MySpace to Cut Two-Thirds of Staff Outside U.S.

MySpace to Cut Two-Thirds of Staff Outside U.S.



PARIS — MySpace, the online music sharing and networking service owned by News Corp., said Tuesday that it planned to close at least four international offices and eliminate two-thirds of its staff outside the United States as it tries to adjust to slowing audience growth and falling advertising. The decision reflects the service’s difficulty in competing with Facebook, whose international audience dwarfs that of MySpace, as well as local players and newly popular services like Twitter, analysts say.


“Facebook seems to have been better at opening up its appeal to more age groups, in more markets,” said Karin Von Abrams, an analyst at eMarketer, a research firm. “Once the momentum begins to build for one site, there’s a kind of self-fulfilling prophecy to it.”

MySpace said that it intended to cut 300 of 450 jobs outside the United States. The announcement followed news this month of plans to cut about 400 jobs in the United States, about 30 percent of the total there.

“As we conducted our review of the company, it was clear that internationally, just as in the U.S., MySpace’s staffing had become too big and cumbersome to be sustainable in current market conditions,” said Owen Van Natta, chief executive of MySpace. Mr. Van Natta, a former Facebook executive, was named to the post in April, succeeding Chris DeWolfe, a co-founder of MySpace.

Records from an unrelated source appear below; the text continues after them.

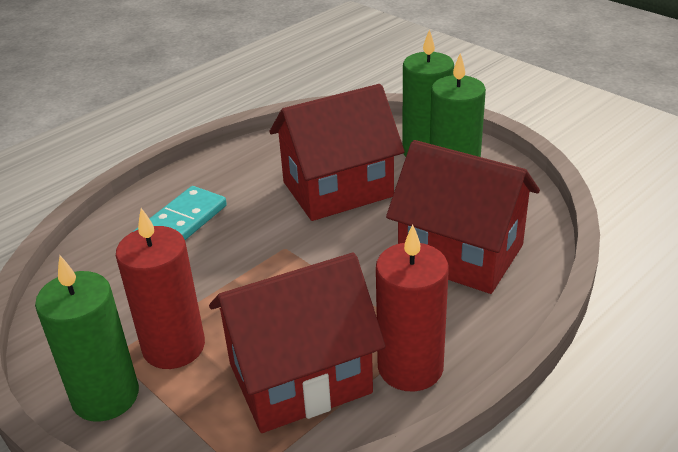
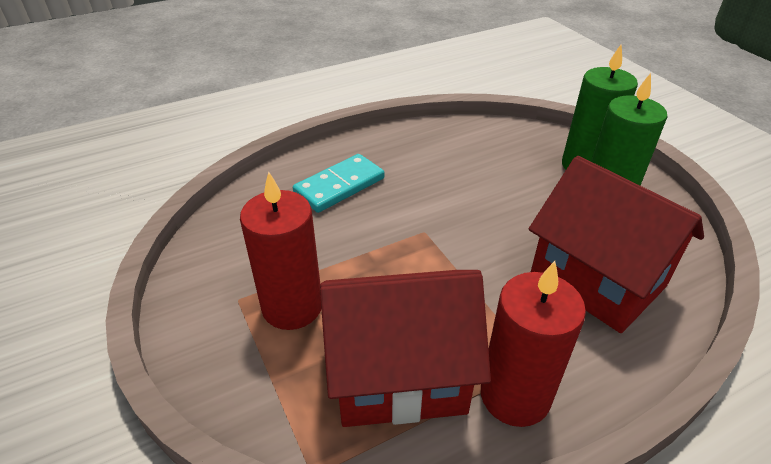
camera: 15 degrees right, 5 degrees up
green candle [35,256,139,422] -> none
red house [269,84,405,221] -> none

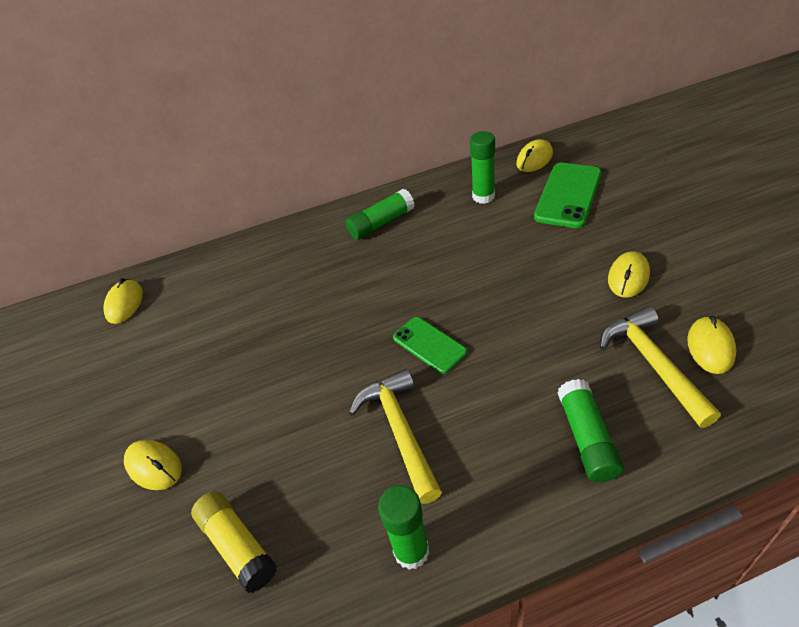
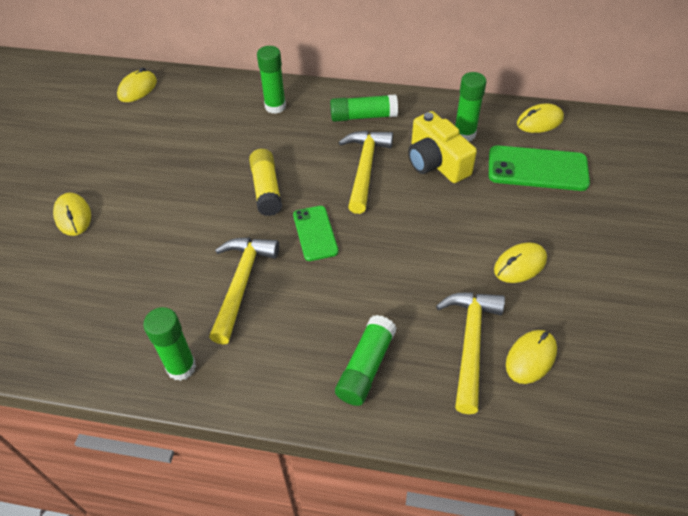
camera: 25 degrees right, 5 degrees up
yellow glue stick [191,491,277,593] -> yellow glue stick moved to [249,149,282,216]
green phone [534,163,601,228] -> green phone turned 45 degrees clockwise [489,146,590,191]
none -> green glue stick [257,46,286,114]
none -> yellow hammer [338,131,393,214]
none -> yellow camera [408,111,477,183]

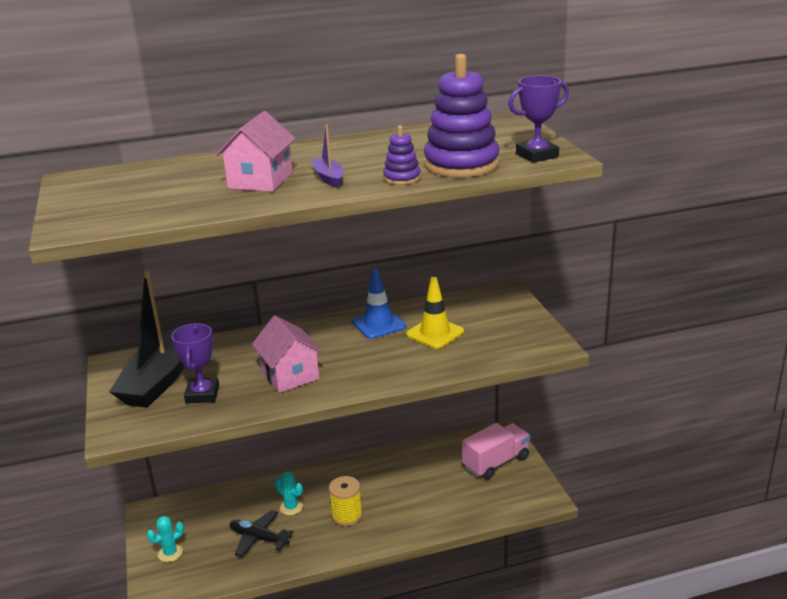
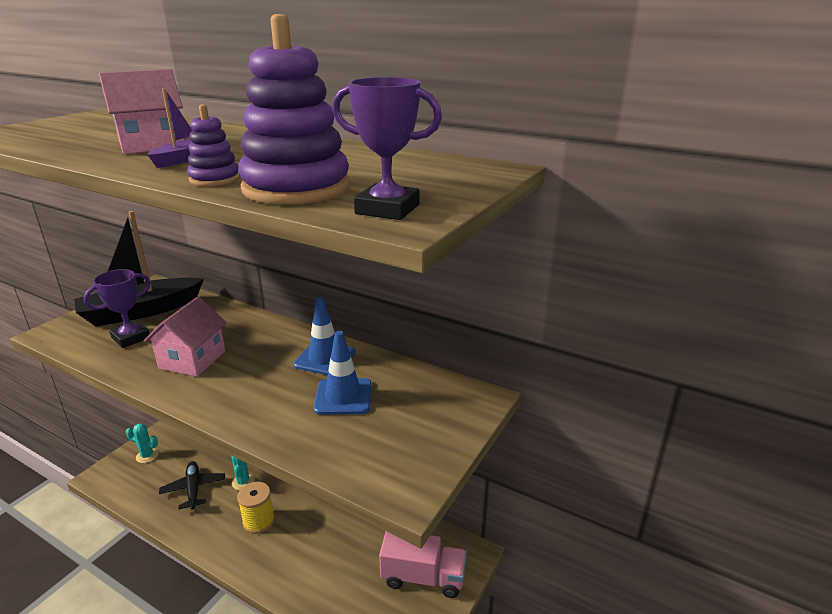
camera: 45 degrees right, 0 degrees up
yellow traffic cone [406,277,464,349] -> blue traffic cone [314,331,371,415]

In May, MySpace had 125 million users ages 15 and older, nearly half of them in the United States, according to ComScore, an online audience measurement service. Facebook had 316 million users, nearly four-fifths of them outside the United States. Over the past year, Facebook’s user numbers have grown by 155 percent, according to ComScore, while MySpace’s ranks have grown by only 9 percent. Despite their popularity, social networks have been slow to attract paid advertising — in part, analysts say, because marketers can use these services more effectively by getting users themselves to spread the word about a music band or a brand.

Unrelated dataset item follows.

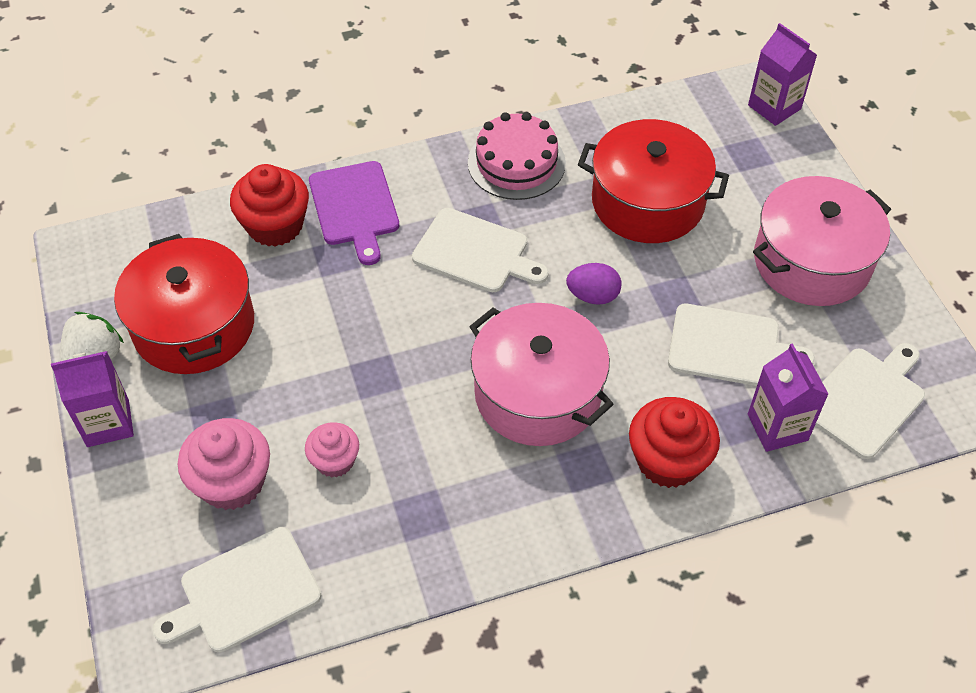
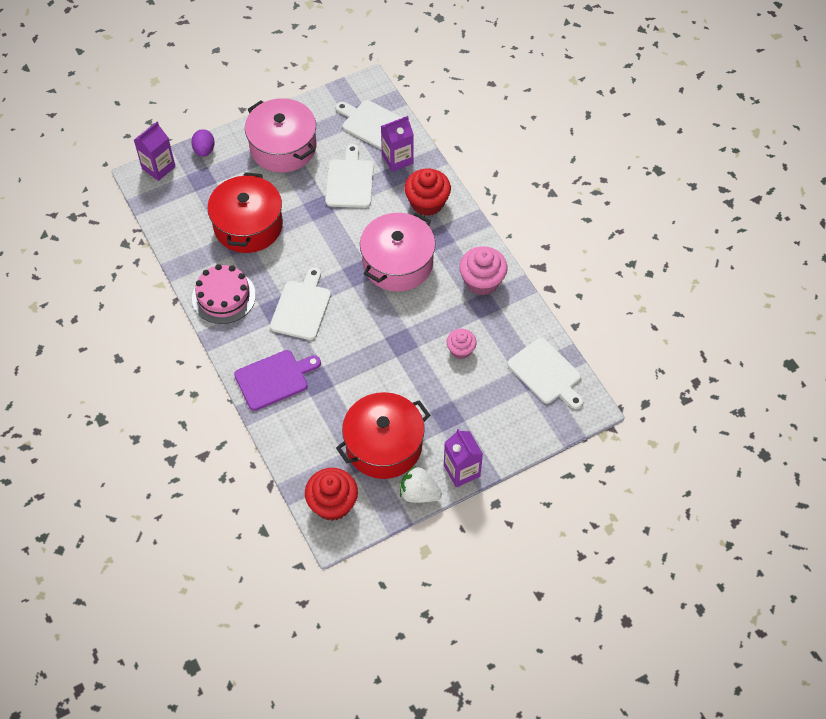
camera: 100 degrees left, 5 degrees up
pink cupcake [178,418,270,510] -> pink cupcake moved to [459,246,507,295]
red cupcake [230,164,309,247] -> red cupcake moved to [305,468,358,521]
purple egg [566,263,622,305] -> purple egg moved to [191,129,215,157]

MySpace, which News Corp. acquired for $580 million in 2005, still collects more advertising than any other social networking site, but sales are falling. EMarketer predicts that MySpace’s ad revenue this year will drop to $520 million from $605 million last year. And outside the United States, advertising has barely caught on; EMarketer expects it to total only $25 million this year.

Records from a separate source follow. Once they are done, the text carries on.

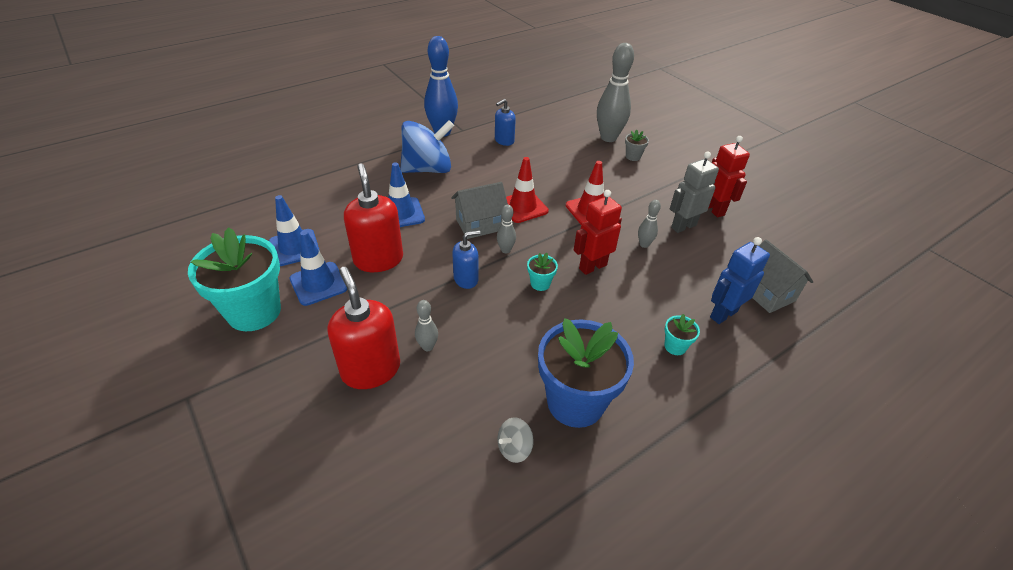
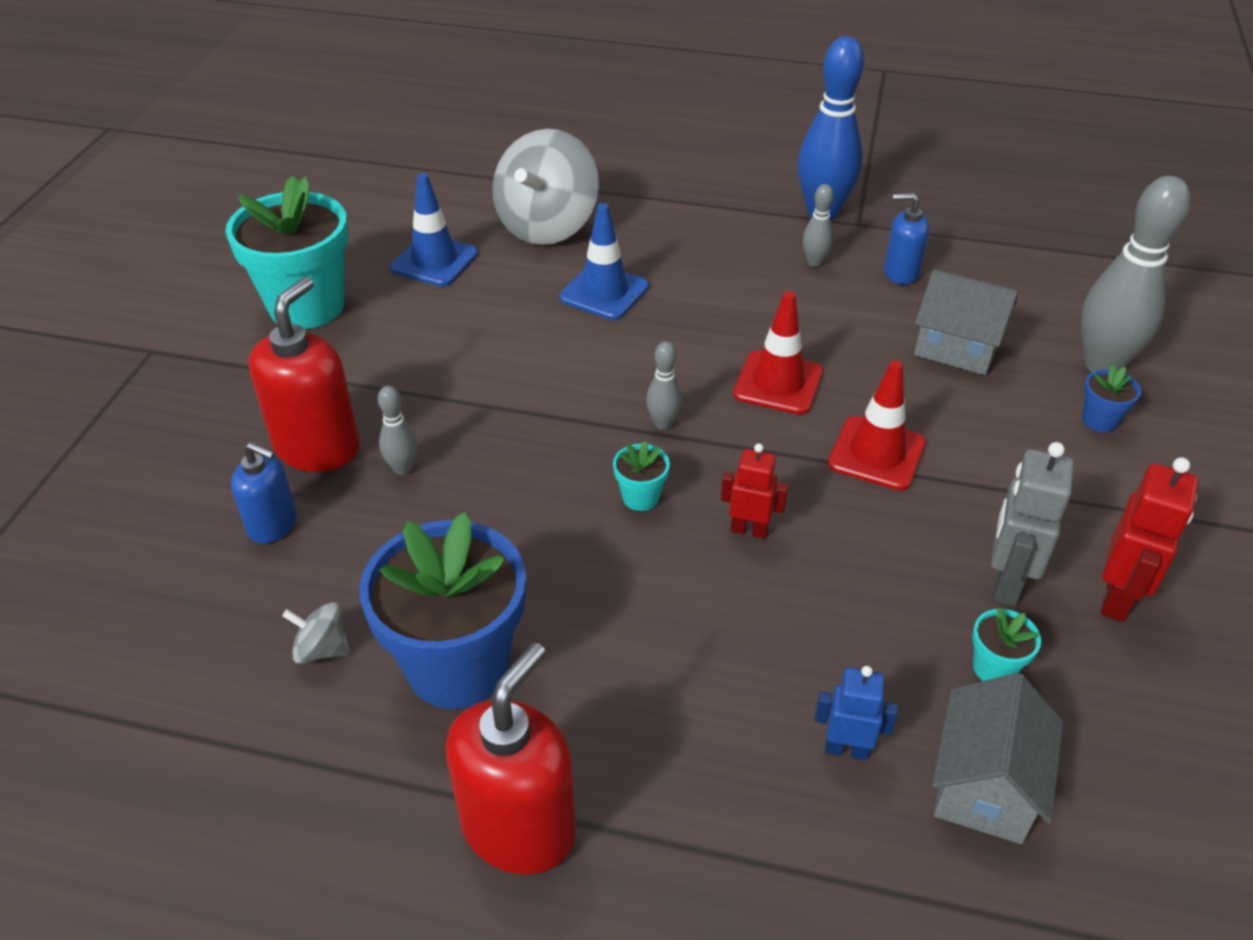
camera: 50 degrees right, 0 degrees up
blue traffic cone [290,231,347,306] -> none
red soap dispenser [344,163,403,272] -> red soap dispenser moved to [446,643,576,874]
blue spinning top [400,120,454,173] -> none
grey house [451,182,508,239] -> grey house moved to [914,269,1018,375]
blue soap dispenser [452,230,480,289] -> blue soap dispenser moved to [231,442,297,543]
red robot [574,190,622,275] -> red robot [721,443,788,539], size x0.65
grey flower pot [625,129,649,161] -> blue flower pot [1082,365,1141,432]
grey bowling pin [638,200,661,248] -> grey bowling pin moved to [803,184,834,267]
turquoise flower pot [664,314,700,355] -> turquoise flower pot moved to [972,607,1041,681]
grey robot [670,152,719,233] -> grey robot turned 90 degrees counterclockwise [991,442,1074,606]
blue robot [710,237,770,324] -> blue robot [815,666,898,760], size x0.65
none -> grey spinning top [492,129,599,245]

Facebook does not report its advertising revenue, but EMarketer estimates that it will collect a world total of $300 million this year, up from $250 million in 2008, with non-U.S. markets expected to contribute $70 million of that, up from $40 million last year.

Under the reorganization, MySpace said it would put offices in Argentina, Brazil, Canada, France, India, Italy, Mexico, Russia, Sweden, and Spain “under review for possible restructure.” At least four of the offices will be closed, and offices in London, Berlin and Sydney will become regional hubs, MySpace said, adding that the plans were subject to consultation with employees in some of the countries.

Despite its far greater user numbers, Facebook has a significantly smaller international footprint than MySpace, with offices in Britain, Ireland and France. In some big markets, like Germany, both MySpace and Facebook have struggled to catch up to local players like StudiVZ and Wer-Kennt-Wen.

Meanwhile, the fastest-growing major social networking service worldwide has been Twitter, whose user numbers have grown more than tenfold over the past year, to 37 million in May, according to Comscore.

News Corp. said Tuesday that it had named Rebekah Wade, editor of the British tabloid The Sun, as chief executive of its British newspaper arm, starting Sept. 1, Reuters reported from London.

As head of News International, Ms. Wade would continue to report to James Murdoch, News Corp.’s chairman and chief executive Europe and Asia, who will also become executive chairman of News International from the same date, the company said.